Fiorentina, senza i tenori Arthur, Bonaventura e Gonzalez l'Europa è più dura
L'inizio di 2024 non è andato come sperato in casa Fiorentina. Chiuso il 2023 da quarta in classifica della Serie A, la squadra toscana ha inanellato una serie di risultati negativi in campionato, intervallati unicamente dalla cinquina al Frosinone di domenica scorsa e attenuati dal quarto di finale di Coppa Italia vinto ai rigori contro lo stesso Bologna che rappresenta la sconfitta più fresca. Per i viola c'è da voltare pagina e ripartire, ora arriva il complicato derby contro l'Empoli.

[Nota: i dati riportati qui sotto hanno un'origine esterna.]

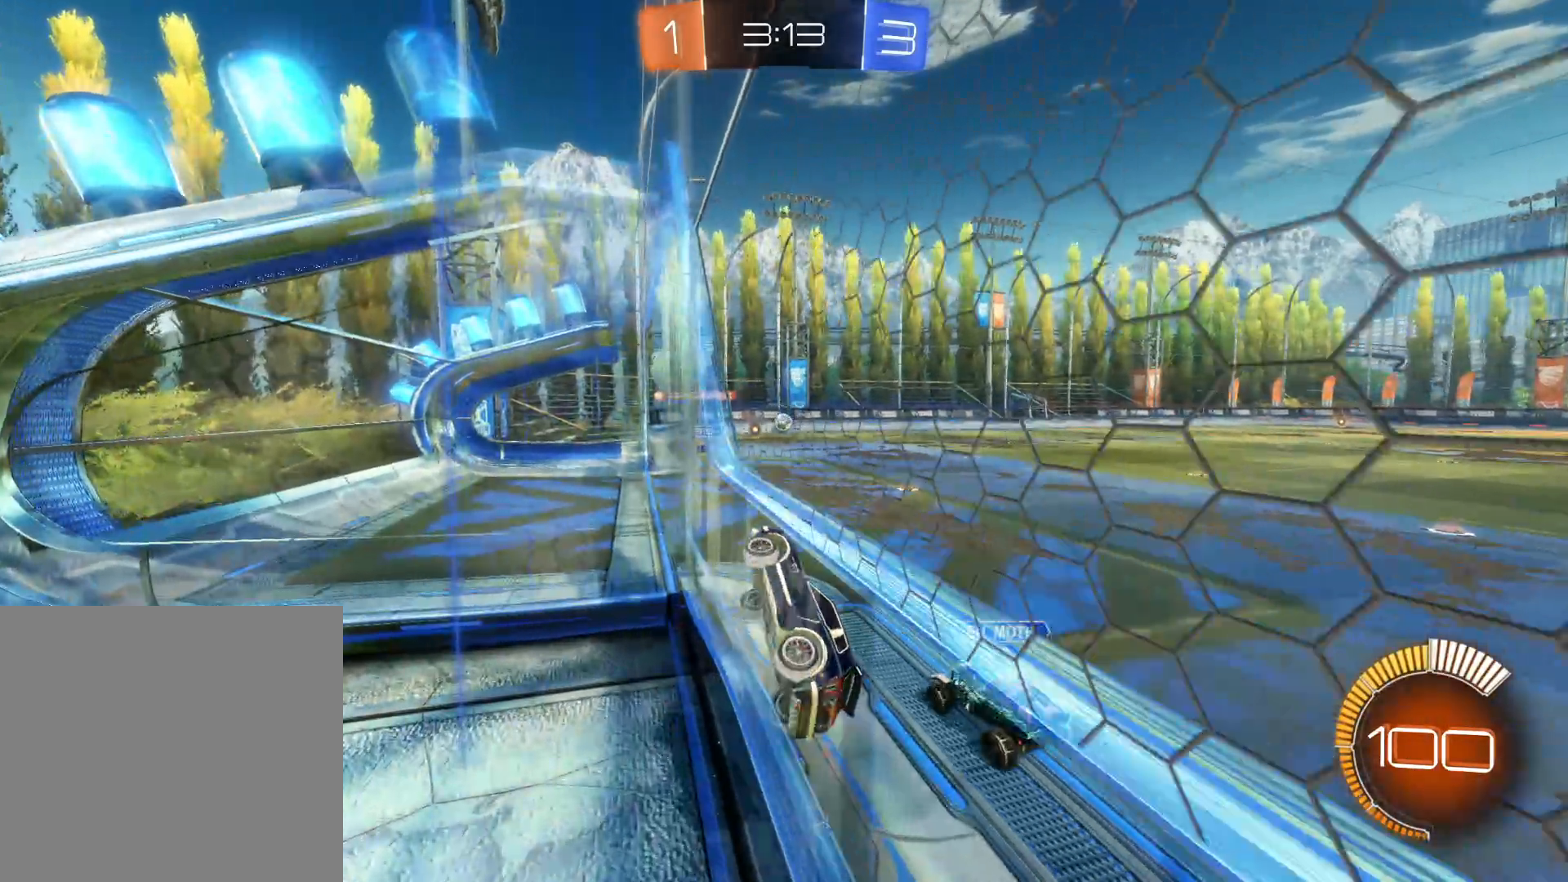
{"buttons": ["R2"], "left_stick": "down-right", "right_stick": "center", "events": [[466, "left_stick", "down-right"]]}
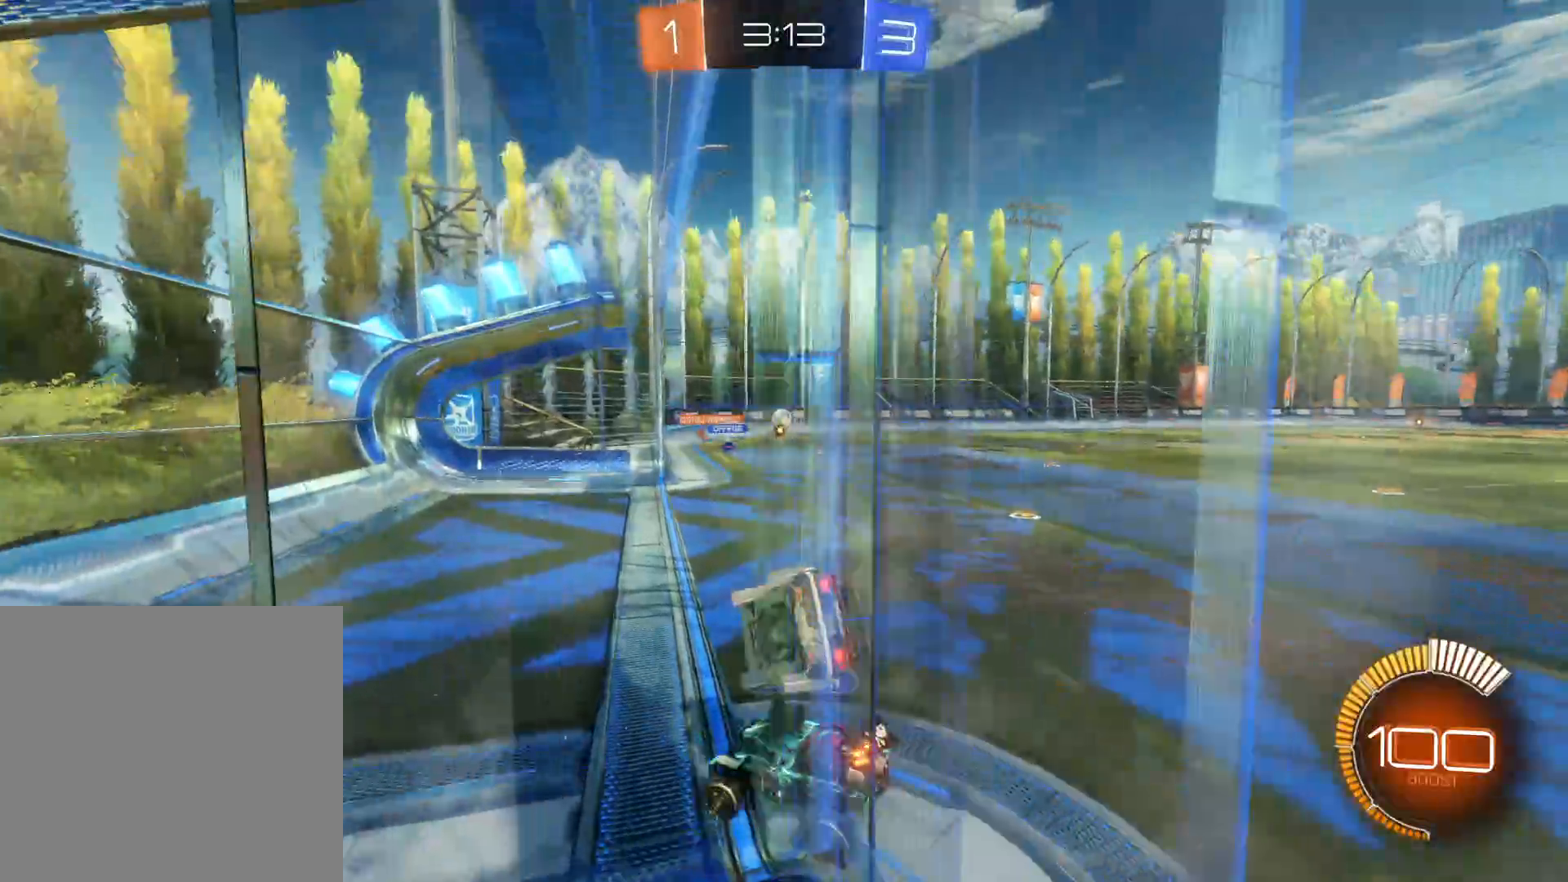
{"buttons": ["R2"], "left_stick": "down-right", "right_stick": "center", "events": [[83, "left_stick", "down"], [350, "L1", "down"], [416, "L1", "up"], [483, "left_stick", "down-right"]]}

I cugini in maglia azzurra sono in gran ripresa e col nuovo allenatore Nicola hanno cambiato passo. Da quando c'è lui in panchina, ancora l'Empoli non conosce sconfitta. Sotto sotto spera di potergli giocare un bello scherzetto Vincenzo Italiano, e per riuscirci il tecnico della Fiorentina studia le condizioni degli uomini a sua disposizione. Ci sarà da rispondere colpo su colpo a una squadra emotivamente ritrovata, serviranno freschezza e voglia.
Al di là della sfida del Castellani (domenica pomeriggio, ore 15:00) da qui a fine stagione le ambizioni della Fiorentina passeranno anche e soprattutto dall'apporto dei tre tenori principali, quelli che finora con l'arrivo del nuovo anno hanno stentato. Da Bonaventura, che non sembra se stesso da quando si è aperta la querelle sul rinnovo di contratto con annesso interesse della Juventus, a Nico Gonzalez (un solo gol nel 2024, molte prestazioni sotto tono) fino ad Arthur, tornato a lamentare quelle noie fisiche che ne hanno compromesso la parabola di carriera e utilizzato sempre più col contagocce: senza di loro la Viola non gira.